== Work instructions ==
All lines from the one containing "## 🏆 Success Criteria" through the last line below must be duplicated exactly, with nothing outside that span.

BEGIN Extracted material

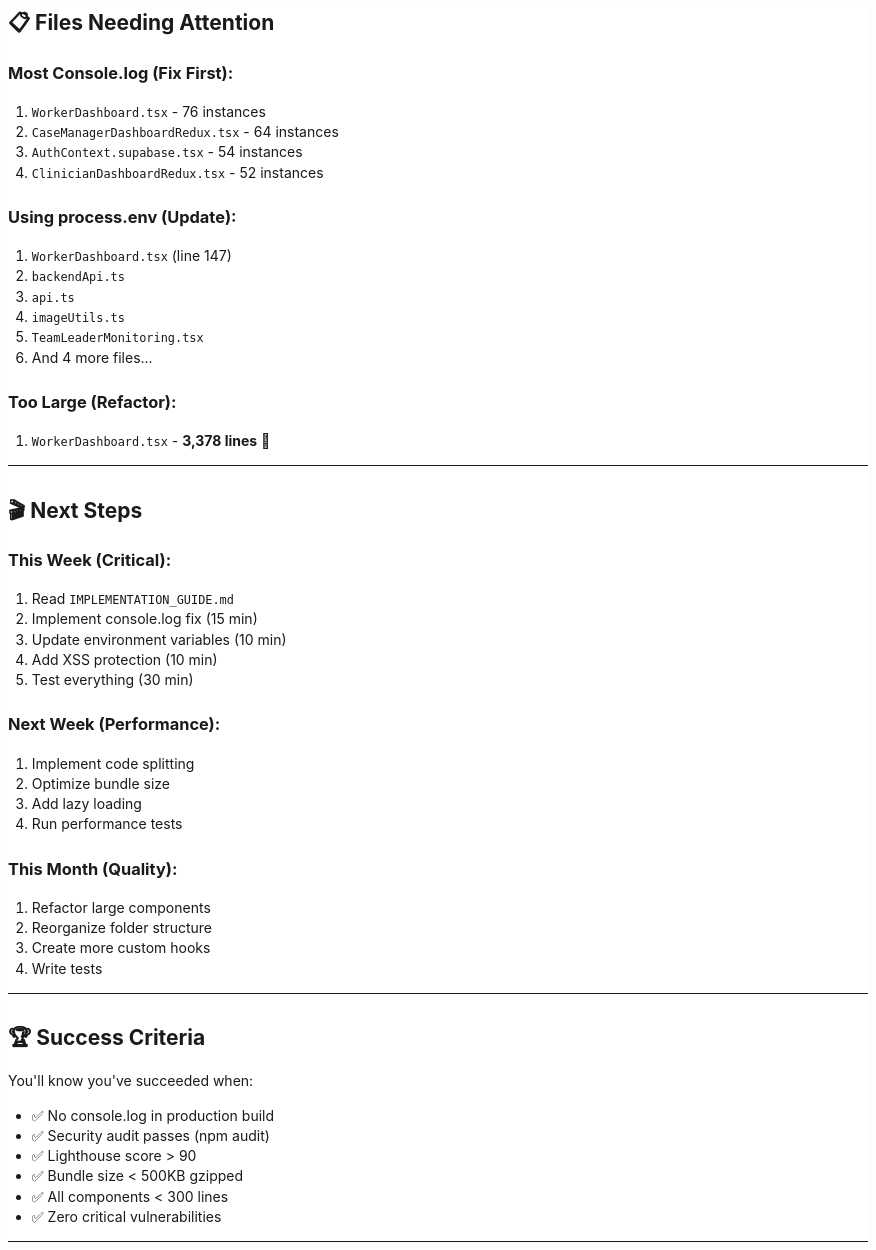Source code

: 
## 📋 Files Needing Attention

### Most Console.log (Fix First):
1. `WorkerDashboard.tsx` - 76 instances
2. `CaseManagerDashboardRedux.tsx` - 64 instances
3. `AuthContext.supabase.tsx` - 54 instances
4. `ClinicianDashboardRedux.tsx` - 52 instances

### Using process.env (Update):
1. `WorkerDashboard.tsx` (line 147)
2. `backendApi.ts`
3. `api.ts`
4. `imageUtils.ts`
5. `TeamLeaderMonitoring.tsx`
6. And 4 more files...

### Too Large (Refactor):
1. `WorkerDashboard.tsx` - **3,378 lines** 🔴

---

## 🎬 Next Steps

### This Week (Critical):
1. Read `IMPLEMENTATION_GUIDE.md`
2. Implement console.log fix (15 min)
3. Update environment variables (10 min)
4. Add XSS protection (10 min)
5. Test everything (30 min)

### Next Week (Performance):
1. Implement code splitting
2. Optimize bundle size
3. Add lazy loading
4. Run performance tests

### This Month (Quality):
1. Refactor large components
2. Reorganize folder structure
3. Create more custom hooks
4. Write tests

---

## 🏆 Success Criteria

You'll know you've succeeded when:
- ✅ No console.log in production build
- ✅ Security audit passes (npm audit)
- ✅ Lighthouse score > 90
- ✅ Bundle size < 500KB gzipped
- ✅ All components < 300 lines
- ✅ Zero critical vulnerabilities

---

END Extracted material

== Answer to this exercise ==
## 🏆 Success Criteria

You'll know you've succeeded when:
- ✅ No console.log in production build
- ✅ Security audit passes (npm audit)
- ✅ Lighthouse score > 90
- ✅ Bundle size < 500KB gzipped
- ✅ All components < 300 lines
- ✅ Zero critical vulnerabilities

---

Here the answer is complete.